> **Directions**
Find each line of the entries with the string "down", please, and copy it.

═══ Data for this task

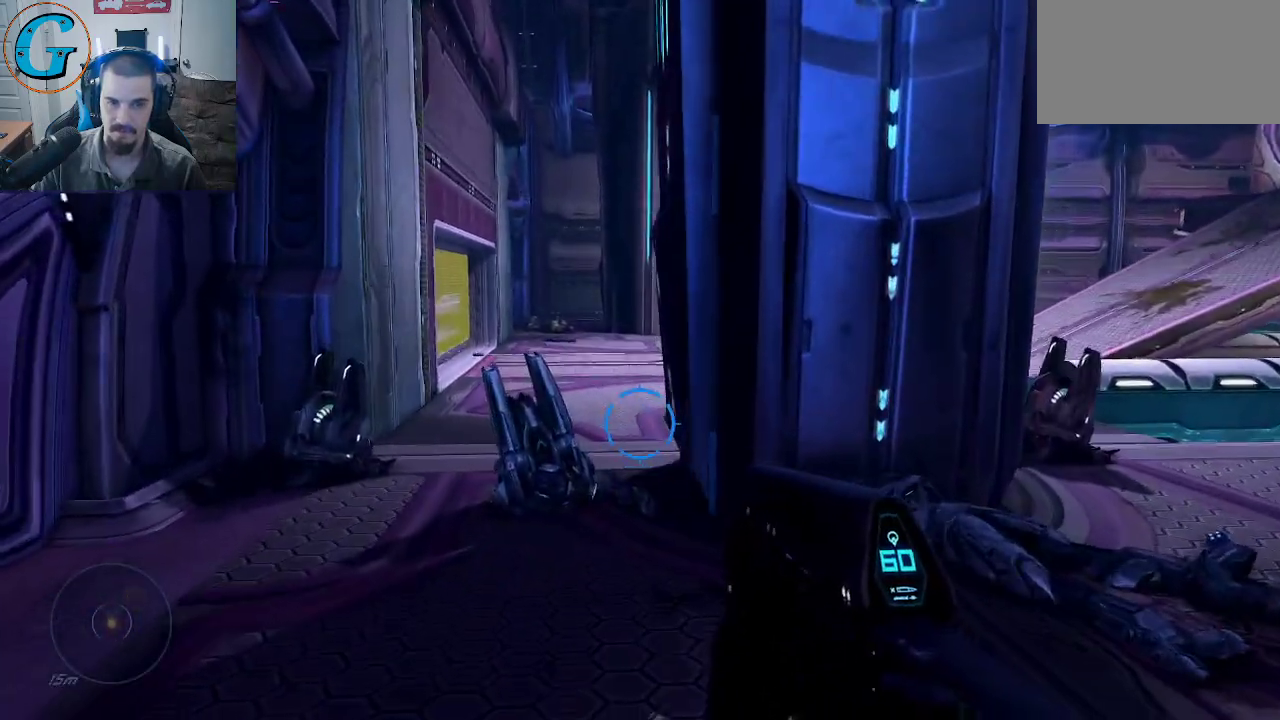
{"keys": ["w"], "mouse": [], "mouse_move": "still", "events": [[67, "a", "up"], [350, "a", "down"], [500, "a", "up"]]}
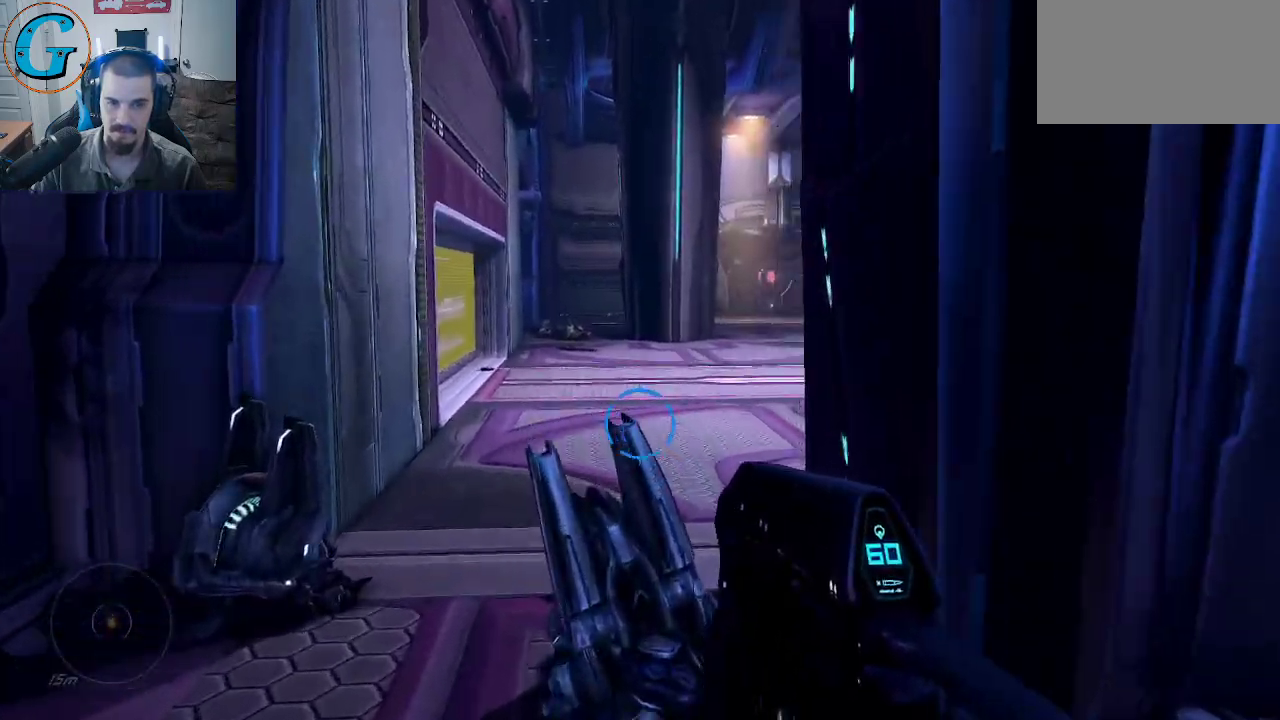
{"keys": ["w"], "mouse": [], "mouse_move": "still", "events": []}
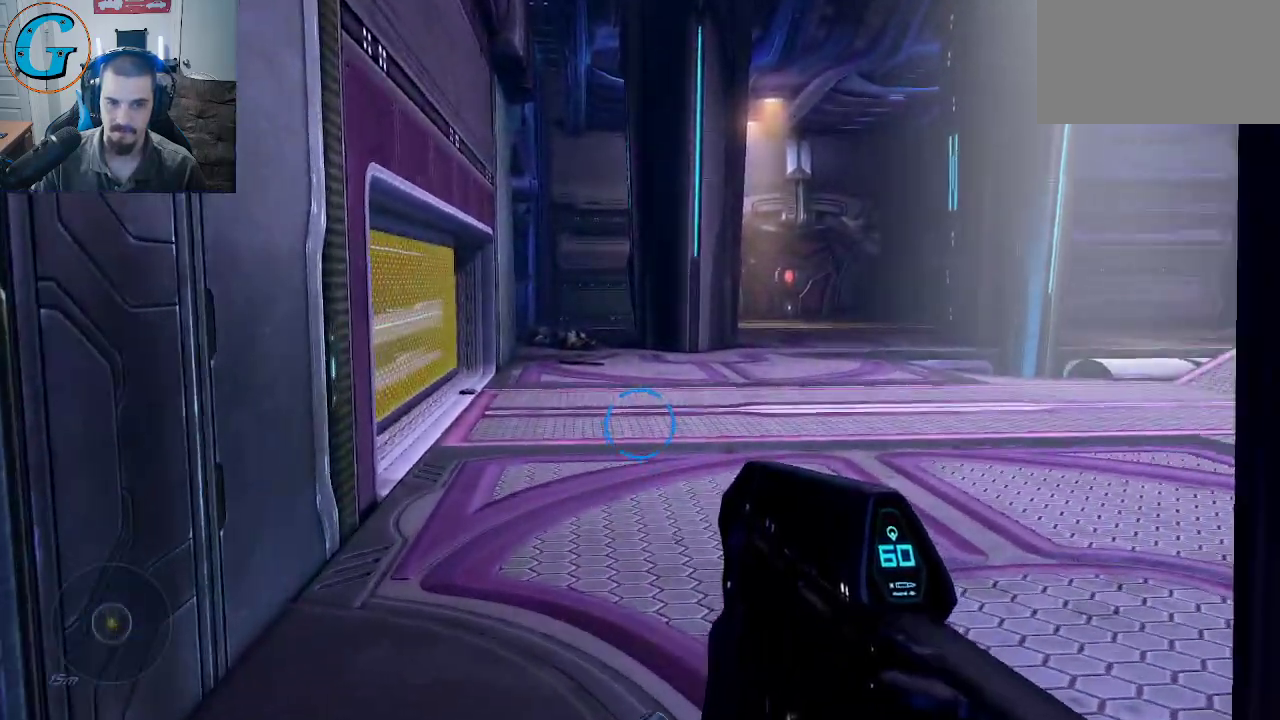
{"keys": ["w"], "mouse": [], "mouse_move": "still", "events": []}
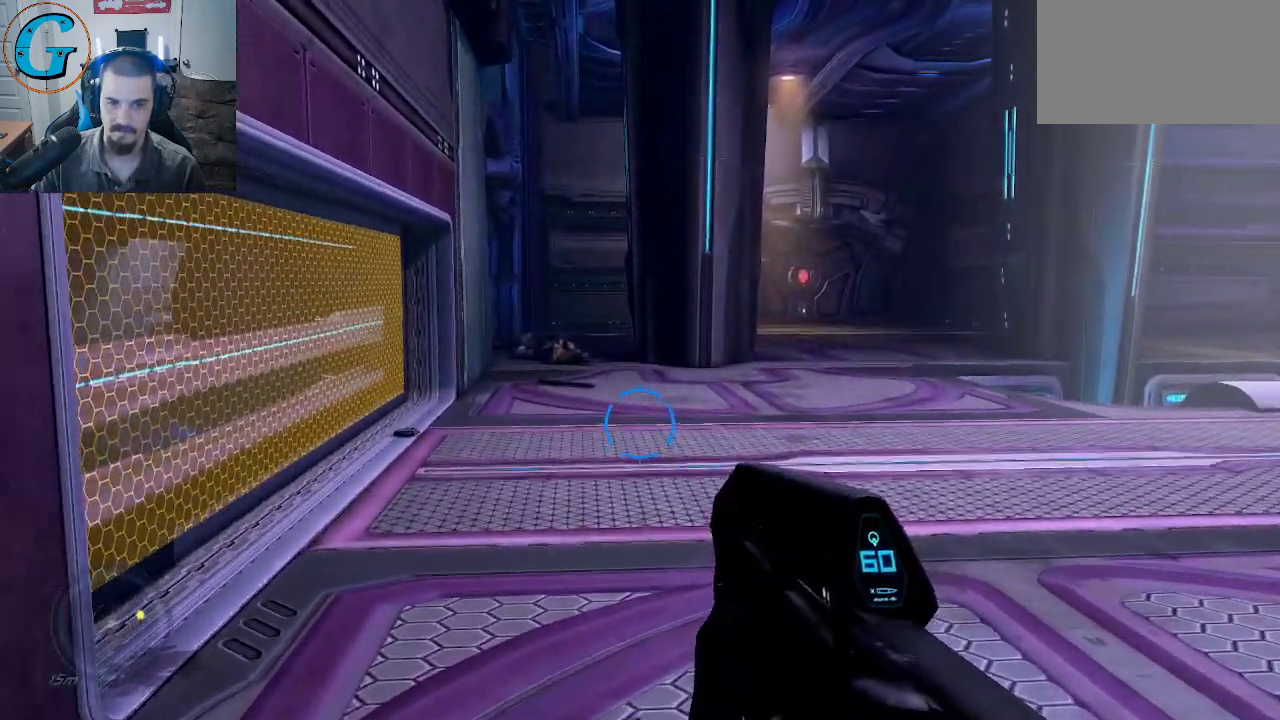
{"keys": ["w"], "mouse": [], "mouse_move": "still", "events": []}
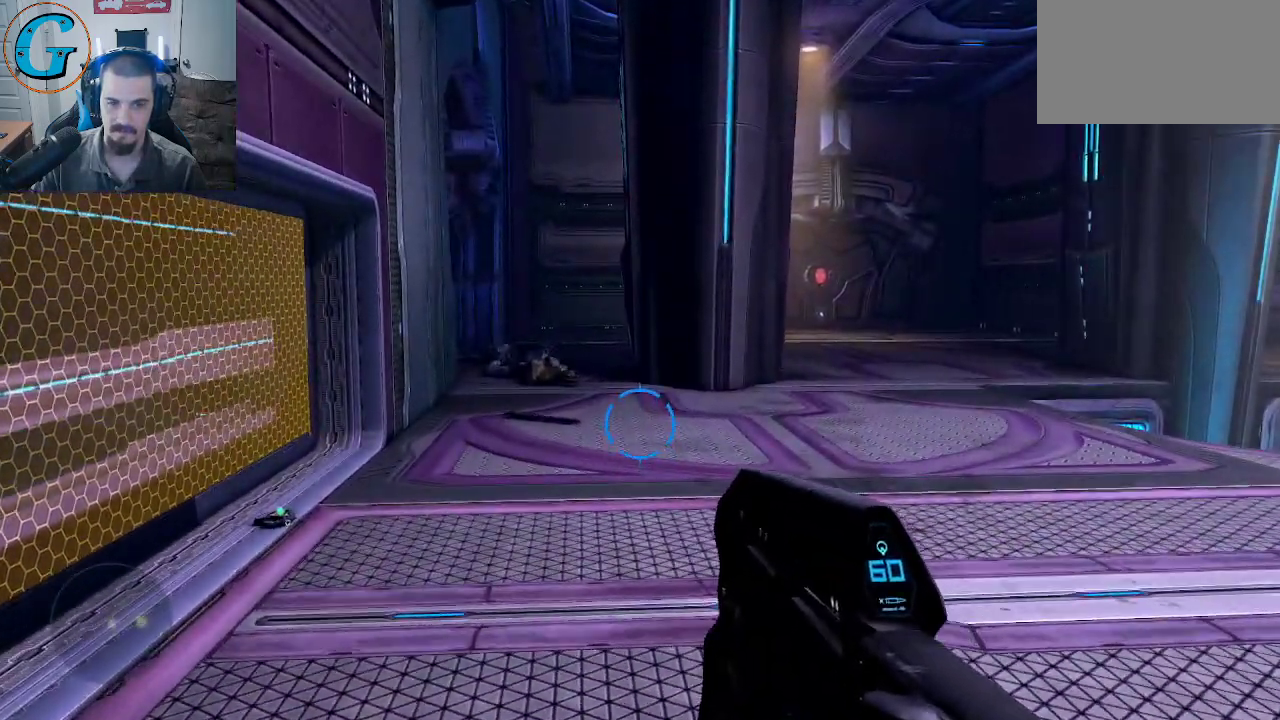
{"keys": ["w"], "mouse": [], "mouse_move": "down", "events": []}
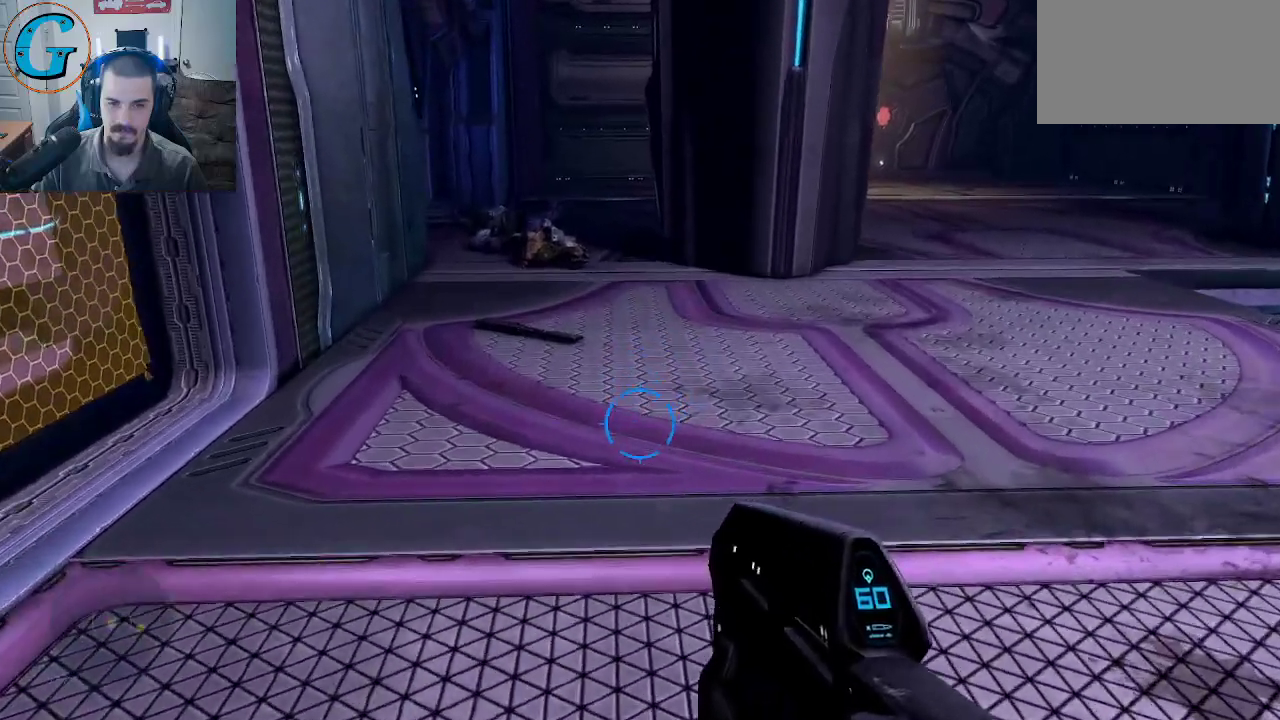
{"keys": [], "mouse": [], "mouse_move": "still", "events": [[67, "w", "up"]]}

══════

> **Answer for the task**
{"keys": ["w"], "mouse": [], "mouse_move": "still", "events": [[67, "a", "up"], [350, "a", "down"], [500, "a", "up"]]}
{"keys": ["w"], "mouse": [], "mouse_move": "down", "events": []}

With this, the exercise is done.